Retrieving data from device to host memory while computer is rendering OpenGL graphics through the s

I have two separate applications using the object defined by the same custom class that I have written to encapsulate the CUDA and CUBLAS function calls and structures. When I ran the following code snippet in a console application, I can access the device pointer with no problems.

theCudaObj->CopyDispFromGPU(55, thu);

theCudaObj->CopyForcesToGPU(55, &f[55]);

with

int CudaObj::CopyForcesToGPU( int node, const void *src, size_t count /*= 3*sizeof(*forces)*/ )

{

	// check if exceeded dimensions

	if (node + count > dim*sizeof(*forces)) return -1;

	state = cudaMemcpy(&forces[node], src, count, cudaMemcpyHostToDevice);

	if(state != CUDA_SUCCESS) {

		printf("Error copy to video memory.\n");

		return -1;

	}

	return 0;

}

int CudaObj::CopyDispFromGPU( int node, void *dst, size_t count /*= 3*sizeof(float)*/ )

{

	// check to see if memory are within bounds

	if(node + count > dim*sizeof(*forces)) return -1;

	state = cudaMemcpy(dst, (const void*) &disp[node], count, cudaMemcpyDeviceToHost);

	if(state != CUDA_SUCCESS) {

		printf("Error copy to video memory.\n");

		return -1;

	}

	return 0;

}

When I call these functions in a MFC application with view windows rendering graphics using OpenGL, cudaMemcpy() function cannot succeed when being called in similar manner. My guess is the graphics rendering of the application is blocking the transfer between device and host. Would turning off OpenGL be helpful in resolving this issue (I’m in the progress of figuring out how to easily turn off the OpenGL rendering when the computer needs to access the GPU for CUDA operations)? What would be other alternatives to get around this problem? Thanks in advance for your advices.

There shouldn’t be any problem using OpenGL and Cuda in the same application (many of our samples do this). Are you sure you’re calling cudaMemcpy from the same thread that holds the Cuda context?

Thanks for your comments about the threads. I have realized that I have indeed run into some issues with managing the threads of my application to work with CUDA. Below is what I have originally done with construction and destruction of the threads/objects:

Construction:

Destruction:

I have created the CUDA context strictly speaking in thread #1 while constructing thread #2, leading to the error when I tried to copy the memory contents. I have tried to put the creation of the CUDA context in the very first time thread #2’s main function is resumed as follows:

int InsertionSim::main()

{

#if USECUDA

	gpu_vars = new CudaObj(this);

#endif

	while (1) {

		if(theApp->activeUserControl->GetSimMode() == USE_TRAJ ||

		   theApp->activeUserControl->GetSimMode() == MOUSE_ONLY)

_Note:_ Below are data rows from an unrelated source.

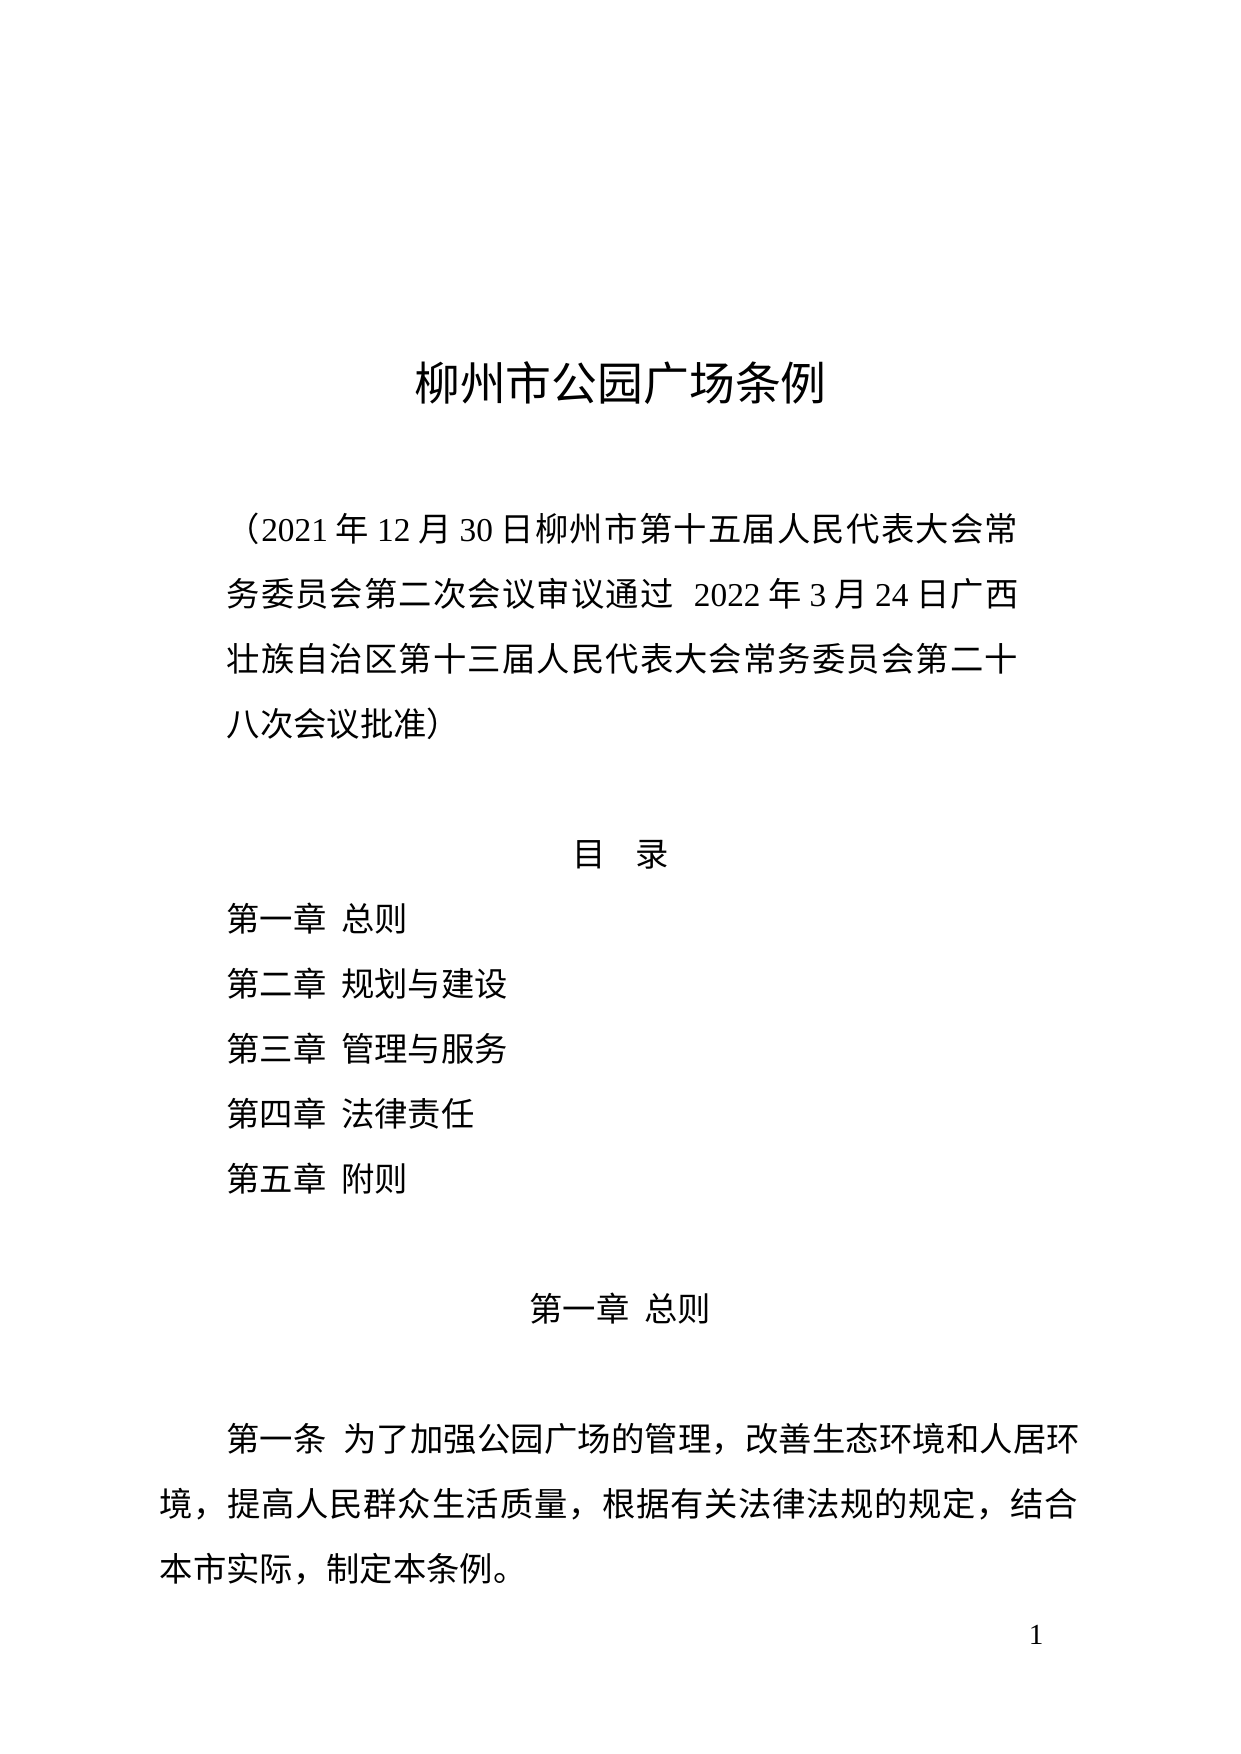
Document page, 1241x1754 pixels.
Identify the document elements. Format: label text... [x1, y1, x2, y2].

text 第四章 法律责任 [159, 1079, 1081, 1144]
text 第二章 规划与建设 [159, 949, 1081, 1014]
text （2021年12月30日柳州市第十五届人民代表大会常务委员会第二次会议审议通过 2022年3月24日广西壮族自治区第十三届人民代表大会常务委员会第二十八次会议批准） [226, 494, 1018, 754]
text 目 录 [159, 819, 1081, 884]
text 柳州市公园广场条例 [159, 332, 1081, 429]
text 第三章 管理与服务 [159, 1014, 1081, 1079]
text 第五章 附则 [159, 1144, 1081, 1209]
text 第一章 总则 [159, 1274, 1081, 1339]
text 第一条 为了加强公园广场的管理，改善生态环境和人居环境，提高人民群众生活质量，根据有关法律法规的规定，结合本市实际，制定本条例。 [159, 1404, 1081, 1599]
text 第一章 总则 [159, 884, 1081, 949]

				theApp->dataReady->Wait();

		if (TerminateStatus())

			break;

		try

		{

			// irrelevant code

		}

		catch (int e)

		{

			// error handling code

		}

		if(theApp->activeUserControl->GetSimMode() == USE_TRAJ ||

			theApp->activeUserControl->GetSimMode() == MOUSE_ONLY)

			// this if statement is added to skip signaling the parent thread

			// when it is already signaled in between switching from

			// haptics to non-haptics mode

			if (!theApp->dataProcessed->Read())

				theApp->dataProcessed->Signal();

	}

#if USECUDA

	delete gpu_vars;		gpu_vars = NULL;

#endif

	return 0;

}

However, if I do it this way, I run into errors exiting the application in the line of CudaObj’s destructor where cudaFree() is called. This causes the memory cleanup code after CUDA context’s cleanup code not being executed due to the error, leaving behind a mess of memory leaks.

If I instantiate the CUDA context creation in the main function as shown in my example, but leaving the destruction in the destructor of InsertionSim class being called by thread #1’s destructor, I would run into problems when trying to free the CUDA context memory created in thread #2’s main function. Knowing this information, what would be your recommendations? Thanks in advance.